Prostaglandins of the F series are extremely powerful growth factors for primary neonatal rat hepatocytes

At low concentrations (i.e., 10(-12)-10(-9) mol/1), PGF1 alpha and PGF2 alpha very intensely stimulated both the DNA-synthetic and mitotic activities of hepatocytes in 4-day-old primary cultures of neonatal rat liver. DNA replication was more intensely enhanced by PGF2 alpha than by PGF1 alpha, whereas mitotic activity was nearly equally affected by the two prostaglandins. On the whole, the growth-promoting activity of PGF1 alpha used by itself or in equimolar mixtures with other prostaglandins (e.g., A1, E1, etc.) mimicked that of arachidonic acid we previously reported (1). On a molar basis, PGF2 alpha by itself stimulated hepatocytes' DNA synthesis more powerfully than arachidonate did, and when used in equimolar mixtures with other prostaglandins was at least as potent as arachidonic acid. These observations establish prostaglandins of the F series as quite powerful commitment factors and, though by a lesser degree, also intracycle regulators for neonatal rat hepatocytes in primary culture. However, the understanding of the role(s) of prostaglandins of F and other series in the physiological control of hepatocytes' proliferative activation must await the clarification of their interaction(s) with other arachidonate derivative(s) and polypeptide growth factor(s) which also may be involved in the process.

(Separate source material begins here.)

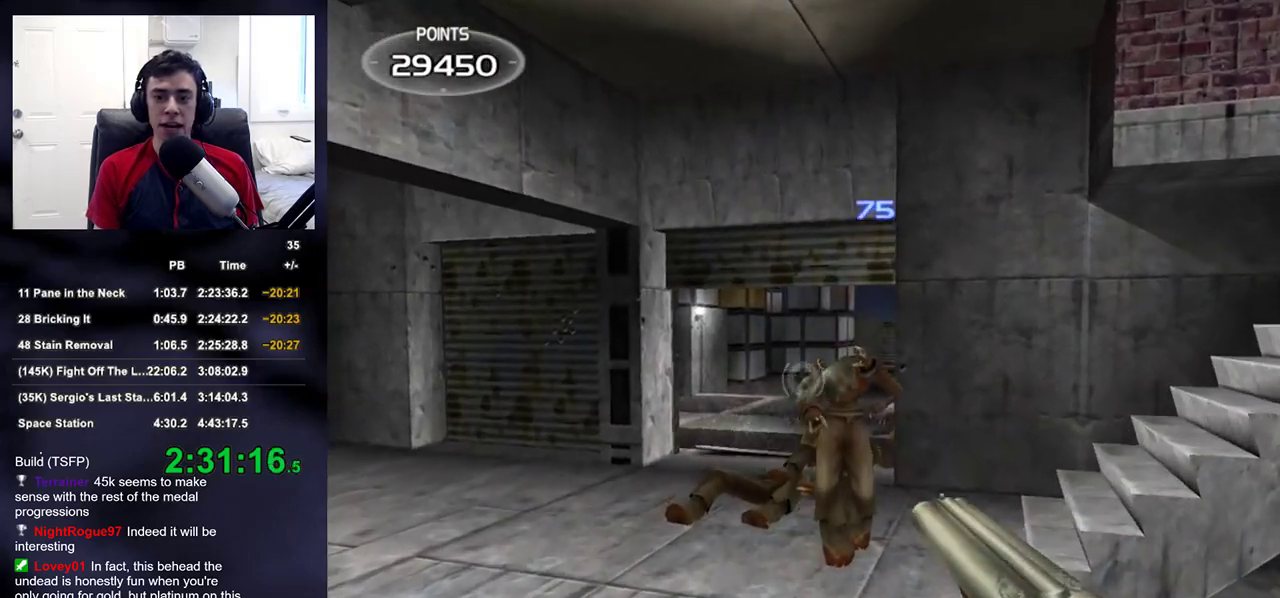
{"buttons": [], "left_stick": "center", "right_stick": "center", "events": [[83, "R2", "down"], [250, "R2", "up"], [283, "left_stick", "center"]]}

The calcium-dependence of the stimulation of neonatal rat hepatocyte DNA synthesis and division by epidermal growth factor, glucagon and insulin

A low concentration (10(-11) mol/l) of epidermal growth factor (EGF) and/or an equimolar (10(-14) mol/l) mixture of glucagon and insulin stimulated DNA synthesis in hepatocytes in 4-day-old primary cultures of neonatal rat liver. EGF seems to have acted by inducing quiescent hepatocytes to begin cycling, while the glucagon-insulin combination seems to have acted mainly by shortening the cell cycle time. Incubation in low calcium medium blocked untreated hepatocytes in the G1 phase of their cycle and prevented EGF and the glucagon-insulin mixture from stimulating DNA synthesis. Nevertheless, hepatocytes in calcium-deficient medium did respond to these agents, as they reached a late stage of prereplicative development before being blocked: in fact, they initiated DNA synthesis soon after the addition of calcium. EGF, but not the glucagon-insulin combination, also enabled the already cycling hepatocytes (but not the newly activated ones) to overcome the block imposed by the extracellular calcium deficiency after a delay of several hours.